Just like my pedestal blog post, this post is similar in the way I referenced Link and compared his height to the original Maya human body reference. Although they are similar, the fence was considerably harder to get proportionate to how it is represented in the original game on the Nintendo 64. I had used 1.4 Maya reference bodies to display the height of the fence, since the fence is about 3 times Links size. Here is my starting reference layout.
To start off the fence, I had created a cube that is exactly 1 square on the grid. I then extended this to the height of the top of the reference bodies. I do this so the model has continuity for when the fence crosses each other, and has no inequal gaps which could make the model look unpolished and scruffy.

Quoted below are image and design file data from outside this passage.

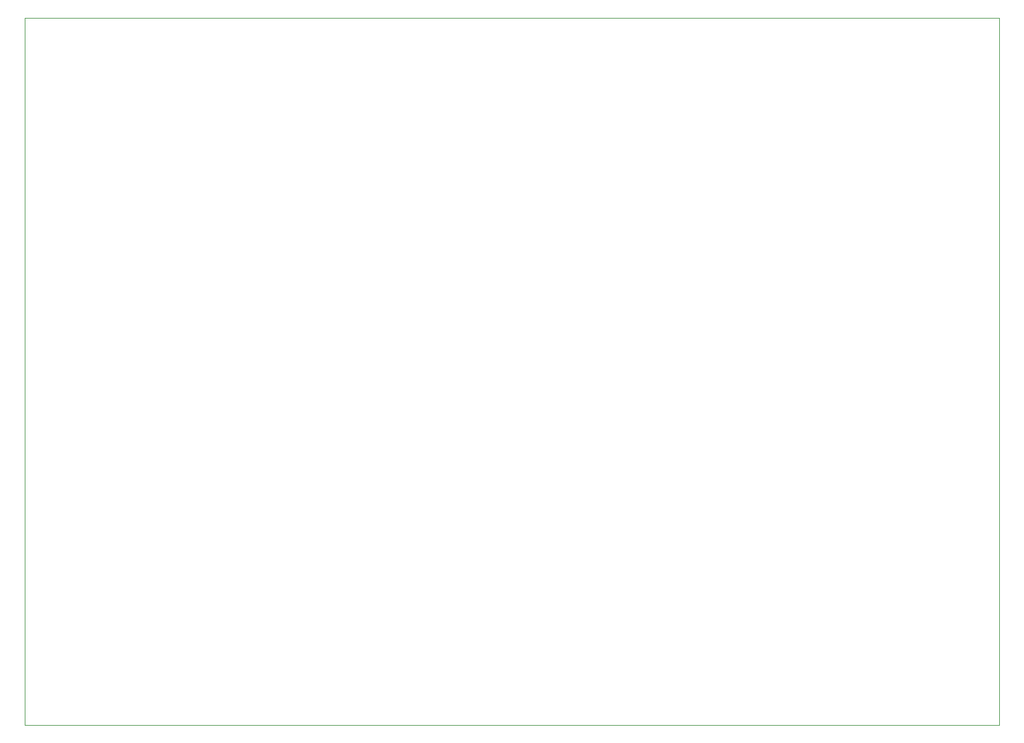
<source format=gbr>
%TF.GenerationSoftware,KiCad,Pcbnew,6.0.4-6f826c9f35~116~ubuntu20.04.1*%
%TF.CreationDate,2022-04-19T19:11:04+03:00*%
%TF.ProjectId,oskar_feet_rev1,6f736b61-725f-4666-9565-745f72657631,rev?*%
%TF.SameCoordinates,Original*%
%TF.FileFunction,Profile,NP*%
%FSLAX46Y46*%
G04 Gerber Fmt 4.6, Leading zero omitted, Abs format (unit mm)*
G04 Created by KiCad (PCBNEW 6.0.4-6f826c9f35~116~ubuntu20.04.1) date 2022-04-19 19:11:04*
%MOMM*%
%LPD*%
G01*
G04 APERTURE LIST*
%TA.AperFunction,Profile*%
%ADD10C,0.100000*%
%TD*%
G04 APERTURE END LIST*
D10*
X49911600Y-61000000D02*
X183085500Y-61000000D01*
X183085500Y-61000000D02*
X183085500Y-157759669D01*
X183085500Y-157759669D02*
X49911600Y-157759669D01*
X49911600Y-157759669D02*
X49911600Y-61000000D01*
M02*

</source>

The next step I had completed was counting how many posts were in the reference image, both horizontal and vertical. I had counted 15 vertical fence posts that cross over 4 horizontal posts. Using the posts I had created, I duplicated the first, and used the squares on the grid to make sure they were the same distance apart from each other. At first I put them 2 squares apart, but they seemed too close so I made it 3 and it worked better.
The fence in Ocarina of time is similar to a crosshatch pattern, and in the original game the model is also 2D. They save polygons by doing this which optimises the game to save loading times and reduce the workload on the computer. Since I am creating a more realistic version of the game, I have decided to convert this into 3D as this gives more depth and realism.
After this is made into a unique fence-like crosshatch shape, you will need to UV automatic unwrap all of the cubes individually. If I had UV unwrapped the first one and duplicated that version of the post, I wouldn't need to do this process. This was an inefficient use of my time, but it only took a couple minutes so it's okay.
After this is done, it is time for texturing! I will be texturing this asset inside of Unreal Engine 4. But for now we can export this by selecting file in the top Maya drop down and selecting game exporter, selecting the path, naming the file and clicking export. This should export as a viewable Fbx file.